Background: Is regaining a job sufficient to reverse the harmful impacts on health of job loss during the Great Recession? We tested whether unemployed persons who found work within 1 year of job loss experienced a full recovery of their health. Additionally, we tested the mediating role of financial strain and household income.
Methods: Linear regression models were used to assess the effects of job loss and recovery on self-rated health using the longitudinal EU-SILC, covering individuals from 27 European countries. We constructed a baseline of employed persons (n = 70 611) in year 2007. We evaluated income and financial strain as potential mediating factors.

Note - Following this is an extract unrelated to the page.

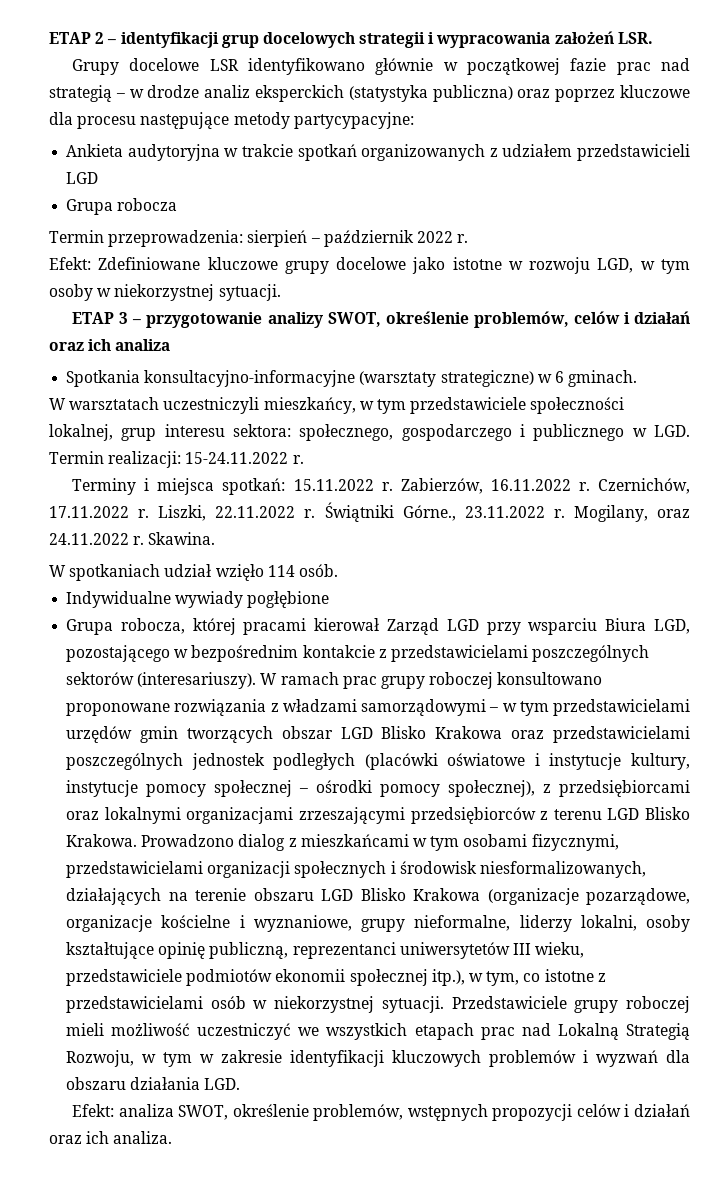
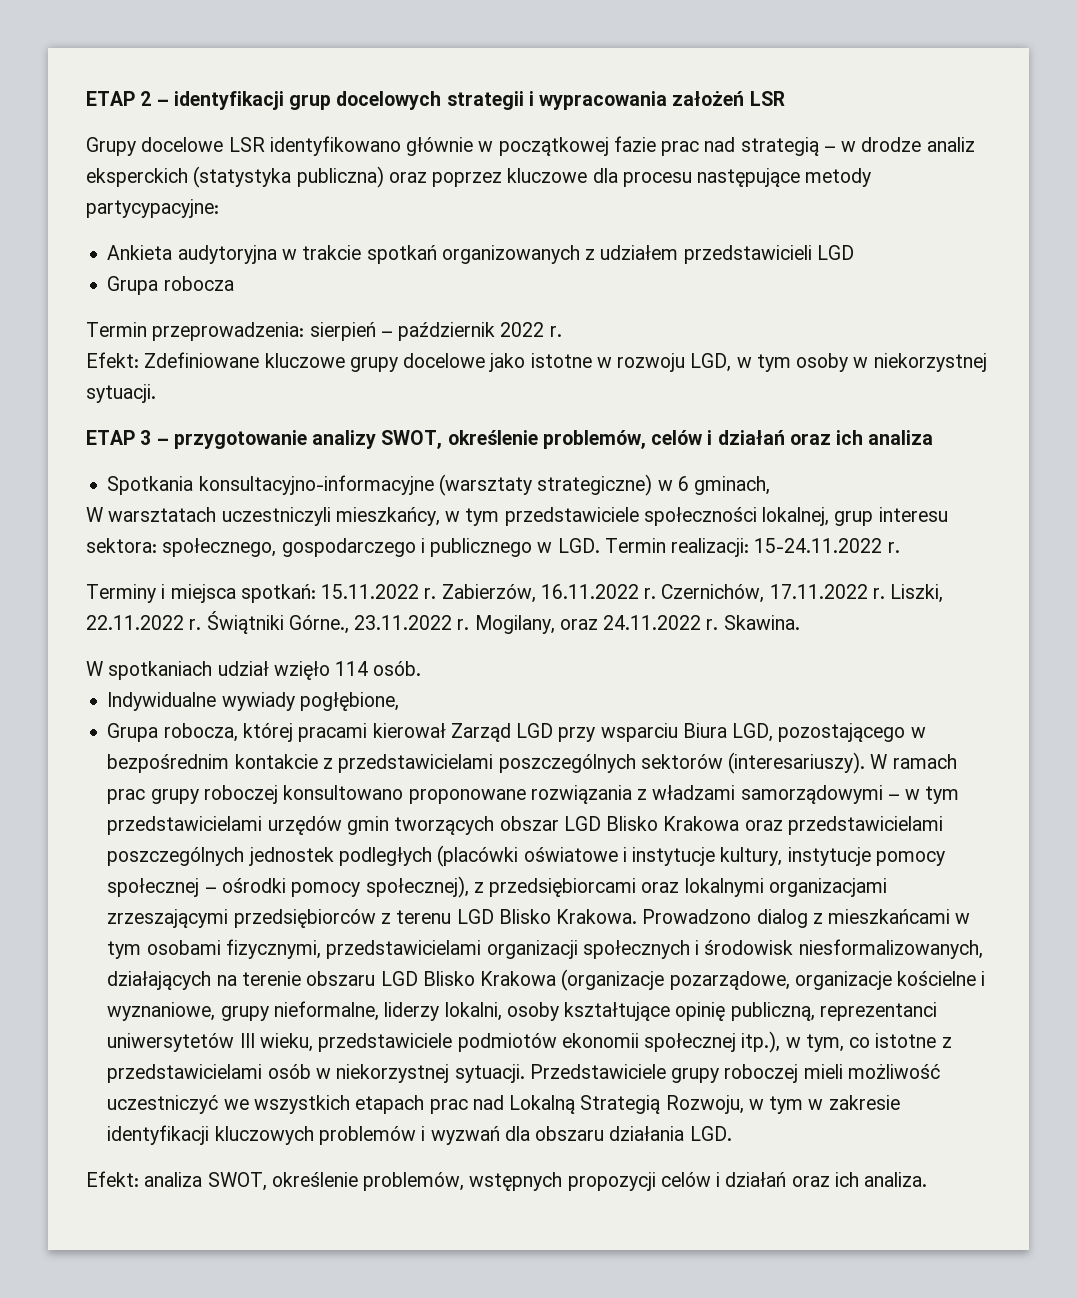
[617,32,653,44] LSR. -> [749,91,785,106] LSR
[568,370,638,387] gminach. -> [694,476,771,495] gminach,
[247,591,330,608] pogłębione -> [299,692,399,711] pogłębione,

Results: Job loss was associated with worse self-rated health in both men (β = 0.12, 95%CI: 0.09-0.15) and women (β = 0.13, 95%CI: 0.10-0.16). Financial strain explains about one-third of the association between job loss and health, but income did not mediate this relation. Women who regained employment within 1 year after job loss were found to be similarly healthy to those who did not lose jobs. In contrast, men whose employment recovered had an enduring health disadvantage compared with those who had not lost jobs (β = 0.11, 95%CI: 0.05-0.16). Unemployment cash benefits mitigated financial strain but were too low to substantially reduce perceived financial strain among men.
Conclusions: Men and women's health appears to suffer equally from job loss but differs in recovery. For men, employment recovery was insufficient to alleviate financial strain and associated health consequences, whereas in women regaining employment leads to health recovery.